Using YouTube for Lead Generation


The majority of companies are not using video in any way that provides any real ROI.  Just to clarify, simply knowing the number of people that clicked on your video is not a measurement of ROI.  It’s just a measurement of the number of people who clicked the button to watch video.  From that data, it isn’t clear how much of the video they watched.

Using YouTube for Lead Generation isn’t for the faint of heart, and it isn’t the sort of thing that you should assign to an intern.  The majority of the buying process for everything that is purchased these days starts online and with video being the preferred method of learning for most people, it is a new opportunity for companies to stand out.  Business lead generation video  can help increase the sales of products and services for both B2B and B2C companies.

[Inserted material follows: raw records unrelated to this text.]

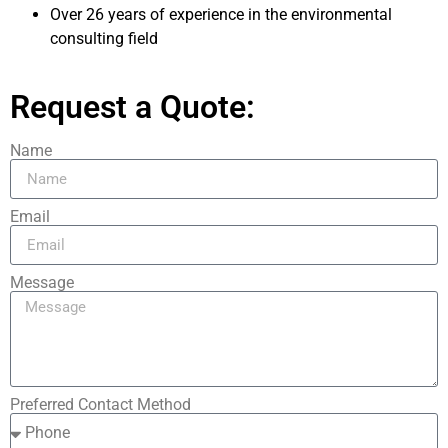
Over 26 years of experience in the environmental
consulting field
Request a Quote:
Name
Email
Message
Preferred Contact Method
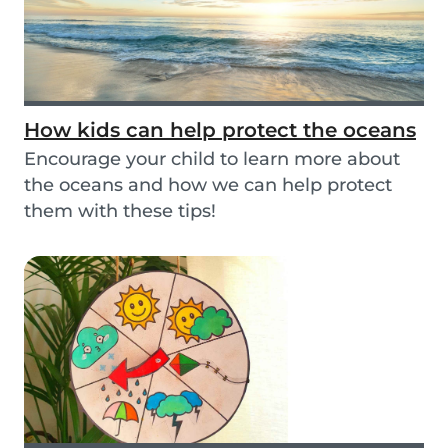
How kids can help protect the oceans
Encourage your child to learn more about
the oceans and how we can help protect
them with these tips!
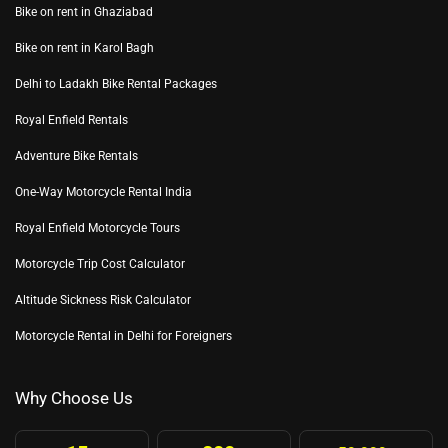
Bike on rent in Ghaziabad
Bike on rent in Karol Bagh
Delhi to Ladakh Bike Rental Packages
Royal Enfield Rentals
Adventure Bike Rentals
One-Way Motorcycle Rental India
Royal Enfield Motorcycle Tours
Motorcycle Trip Cost Calculator
Altitude Sickness Risk Calculator
Motorcycle Rental in Delhi for Foreigners
Why Choose Us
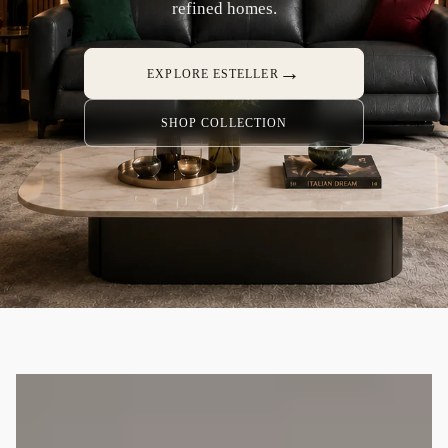
refined homes.
→
EXPLORE ESTELLER
SHOP COLLECTION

For your brand to succeed using YouTube, it is necessary to create more than one video.  YouTube recommends that you have 8 pieces of video content when you start a YouTube page.  We recommend that this be information your target audience would find important in the early stages of the buying process.  From there, you should create new content at regular intervals so your target audience can learn more.  Your content should be something people want to share.

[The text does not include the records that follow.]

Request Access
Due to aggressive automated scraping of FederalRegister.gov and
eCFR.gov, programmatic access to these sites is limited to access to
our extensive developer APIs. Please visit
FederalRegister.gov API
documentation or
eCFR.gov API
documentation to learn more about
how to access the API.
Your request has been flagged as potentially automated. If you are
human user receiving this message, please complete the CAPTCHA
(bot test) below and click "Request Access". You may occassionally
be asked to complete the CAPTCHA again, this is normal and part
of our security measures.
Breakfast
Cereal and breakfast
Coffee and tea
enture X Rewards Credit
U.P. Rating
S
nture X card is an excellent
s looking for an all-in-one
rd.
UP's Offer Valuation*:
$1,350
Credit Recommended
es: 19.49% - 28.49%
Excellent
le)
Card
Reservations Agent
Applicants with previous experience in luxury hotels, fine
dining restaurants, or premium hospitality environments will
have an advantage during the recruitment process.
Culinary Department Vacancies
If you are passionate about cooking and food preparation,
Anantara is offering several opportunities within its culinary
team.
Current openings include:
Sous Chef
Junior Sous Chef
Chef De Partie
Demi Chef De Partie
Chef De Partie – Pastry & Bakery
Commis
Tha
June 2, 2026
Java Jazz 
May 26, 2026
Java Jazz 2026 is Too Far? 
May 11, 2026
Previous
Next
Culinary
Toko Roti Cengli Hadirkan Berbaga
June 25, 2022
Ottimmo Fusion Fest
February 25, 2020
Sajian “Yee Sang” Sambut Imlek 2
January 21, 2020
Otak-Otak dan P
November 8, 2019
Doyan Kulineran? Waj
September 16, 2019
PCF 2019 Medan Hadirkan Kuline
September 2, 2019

One of the key ingredients for using video for lead generation, outside of good video, is in the call to action.   In the first few videos, the call to action might be an invitation for you audience to subscribe to your YouTube channel.  At some point, the call to action should be to invite them to visit your website for more videos or for some other offer that will move the buying process along.

While YouTube is a big part of lead generation, this can’t be accomplished by using YouTube alone.  You need to promote your videos on the other social media sites that your target audience is using.  Personally, I would recommend that you start by using Facebook, Twitter, and if you are a B2B brand, Linkedin.

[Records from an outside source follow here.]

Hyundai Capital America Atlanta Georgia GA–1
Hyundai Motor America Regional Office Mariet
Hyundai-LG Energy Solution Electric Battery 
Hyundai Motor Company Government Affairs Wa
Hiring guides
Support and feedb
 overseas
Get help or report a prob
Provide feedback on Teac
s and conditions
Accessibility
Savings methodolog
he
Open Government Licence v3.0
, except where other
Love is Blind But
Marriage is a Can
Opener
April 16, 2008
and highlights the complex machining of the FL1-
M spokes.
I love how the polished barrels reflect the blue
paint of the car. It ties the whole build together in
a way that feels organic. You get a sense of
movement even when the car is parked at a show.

Your industry may find that one or more of these platforms don’t work for you.  It is important to move the viewer from YouTube to your company’s website as soon as possible because if you don’t, you run the risk of losing them to another suggested video about kittens or, heaven forbid, your competition product or service.

Once you get them to your companies website.  The video content there should be very interesting and valuable because your target audience has made the journey to your site, and you don’t want them to regret their decision.  For those that have made the journey, you need to learn who they are.

A great way to do this is by making sure that some of your video content on your website is gated, requiring them to opt in by providing their email address to watch more videos.  The videos on your company website should not be hosted via YouTube.  The reason is that YouTube doesn’t provide enough metrics or the ability to gate content to know who is watching your video.  This isn’t to say that the YouTube player isn’t great.  It just has a time and a place and your website is not the time and place for it.

Now it is time to look at the data.  Who is watching your videos?  Are they watching the whole video or are they dropping off after a certain point in time?  If you are losing them, you need to figure out why and adjust your videos accordingly.  It is natural for some people to drop off.  Those people are not interested or qualified for your product or service.

This is good to know but we want to focus on your target audience, the person you would be a good match to do business with who will stick around and raise their hand to buy what you have to offer.  Knowing who has watched your video all the way through provides your sales team with a qualified lead and, taking it one step farther, if the sales team can see that this person has watched videos about a certain subject, they will know what to talk with them about.  When this data is connected with your CRM, you are now able to track the ROI of your video.  How will your company start measuring the success of your videos?